● What is required
Restate word for word the line with "left shoulder: (186, 163)" and the rest of the listing after it, ending at the final line, and include nothing else.

•••••

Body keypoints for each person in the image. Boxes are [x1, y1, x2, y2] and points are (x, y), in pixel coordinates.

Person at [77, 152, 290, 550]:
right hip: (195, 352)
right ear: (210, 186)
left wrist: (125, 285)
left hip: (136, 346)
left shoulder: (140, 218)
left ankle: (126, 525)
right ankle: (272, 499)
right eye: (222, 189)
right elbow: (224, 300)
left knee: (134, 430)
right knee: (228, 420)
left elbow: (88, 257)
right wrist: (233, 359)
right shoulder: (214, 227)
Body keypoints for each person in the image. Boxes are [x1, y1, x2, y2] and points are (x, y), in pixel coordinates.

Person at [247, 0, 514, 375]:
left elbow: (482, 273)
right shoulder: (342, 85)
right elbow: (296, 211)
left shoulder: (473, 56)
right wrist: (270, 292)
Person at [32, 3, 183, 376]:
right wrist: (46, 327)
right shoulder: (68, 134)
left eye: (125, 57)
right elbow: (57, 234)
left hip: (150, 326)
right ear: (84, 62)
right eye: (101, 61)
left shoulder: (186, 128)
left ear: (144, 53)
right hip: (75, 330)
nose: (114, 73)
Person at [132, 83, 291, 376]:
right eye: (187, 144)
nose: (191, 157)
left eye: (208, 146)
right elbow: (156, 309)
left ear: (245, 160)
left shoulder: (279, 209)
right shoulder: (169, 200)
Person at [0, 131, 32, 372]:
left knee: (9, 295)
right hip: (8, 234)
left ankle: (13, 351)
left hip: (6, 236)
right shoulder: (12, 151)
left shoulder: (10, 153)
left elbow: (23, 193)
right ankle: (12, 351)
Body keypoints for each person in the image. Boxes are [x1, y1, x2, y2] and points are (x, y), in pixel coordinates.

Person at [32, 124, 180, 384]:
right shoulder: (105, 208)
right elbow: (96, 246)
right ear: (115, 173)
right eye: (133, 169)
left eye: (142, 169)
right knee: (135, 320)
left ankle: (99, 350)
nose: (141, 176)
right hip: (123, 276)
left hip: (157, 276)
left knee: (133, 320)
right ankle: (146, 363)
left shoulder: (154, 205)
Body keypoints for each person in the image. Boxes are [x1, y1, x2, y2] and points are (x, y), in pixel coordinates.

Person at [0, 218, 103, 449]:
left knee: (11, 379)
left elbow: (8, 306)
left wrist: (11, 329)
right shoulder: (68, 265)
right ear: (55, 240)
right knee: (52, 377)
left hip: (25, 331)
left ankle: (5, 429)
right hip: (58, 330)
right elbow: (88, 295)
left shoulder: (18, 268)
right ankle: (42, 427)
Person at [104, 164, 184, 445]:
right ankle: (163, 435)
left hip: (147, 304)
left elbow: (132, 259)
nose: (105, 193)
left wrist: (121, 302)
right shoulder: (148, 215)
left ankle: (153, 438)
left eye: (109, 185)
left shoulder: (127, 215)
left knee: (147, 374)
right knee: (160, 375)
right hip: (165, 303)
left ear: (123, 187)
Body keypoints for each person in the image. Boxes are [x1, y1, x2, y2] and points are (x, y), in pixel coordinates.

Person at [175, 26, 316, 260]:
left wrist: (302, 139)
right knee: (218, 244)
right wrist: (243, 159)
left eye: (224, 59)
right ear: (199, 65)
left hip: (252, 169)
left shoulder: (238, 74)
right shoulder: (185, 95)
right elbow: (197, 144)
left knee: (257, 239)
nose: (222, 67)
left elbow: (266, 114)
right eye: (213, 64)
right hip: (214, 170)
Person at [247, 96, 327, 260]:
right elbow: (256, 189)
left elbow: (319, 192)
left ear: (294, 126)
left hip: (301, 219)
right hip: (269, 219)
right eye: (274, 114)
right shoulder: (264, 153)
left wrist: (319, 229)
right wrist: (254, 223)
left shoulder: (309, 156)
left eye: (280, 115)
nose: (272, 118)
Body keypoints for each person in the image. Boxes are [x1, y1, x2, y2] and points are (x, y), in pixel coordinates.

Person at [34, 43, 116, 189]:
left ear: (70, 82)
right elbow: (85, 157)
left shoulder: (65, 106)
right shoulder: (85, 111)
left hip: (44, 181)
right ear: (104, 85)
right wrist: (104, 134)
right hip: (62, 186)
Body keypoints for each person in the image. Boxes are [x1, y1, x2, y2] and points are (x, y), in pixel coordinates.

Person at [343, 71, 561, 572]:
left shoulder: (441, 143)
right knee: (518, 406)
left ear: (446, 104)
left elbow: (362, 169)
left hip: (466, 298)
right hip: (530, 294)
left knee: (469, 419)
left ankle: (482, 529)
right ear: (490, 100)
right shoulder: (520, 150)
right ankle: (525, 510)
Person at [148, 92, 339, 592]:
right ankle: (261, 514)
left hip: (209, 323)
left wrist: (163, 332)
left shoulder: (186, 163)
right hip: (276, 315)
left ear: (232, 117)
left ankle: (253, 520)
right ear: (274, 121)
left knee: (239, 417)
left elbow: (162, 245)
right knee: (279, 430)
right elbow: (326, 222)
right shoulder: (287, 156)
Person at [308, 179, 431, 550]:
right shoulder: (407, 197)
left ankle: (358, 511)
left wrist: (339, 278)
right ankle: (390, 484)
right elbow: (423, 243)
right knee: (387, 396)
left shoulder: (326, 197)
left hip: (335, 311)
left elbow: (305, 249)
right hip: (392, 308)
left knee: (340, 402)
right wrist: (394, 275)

•••••

● Response to this task
left shoulder: (186, 163)
right hip: (276, 315)
left ear: (232, 117)
left ankle: (253, 520)
right ear: (274, 121)
left knee: (239, 417)
left elbow: (162, 245)
right knee: (279, 430)
right elbow: (326, 222)
right shoulder: (287, 156)
Person at [308, 179, 431, 550]:
right shoulder: (407, 197)
left ankle: (358, 511)
left wrist: (339, 278)
right ankle: (390, 484)
right elbow: (423, 243)
right knee: (387, 396)
left shoulder: (326, 197)
left hip: (335, 311)
left elbow: (305, 249)
right hip: (392, 308)
left knee: (340, 402)
right wrist: (394, 275)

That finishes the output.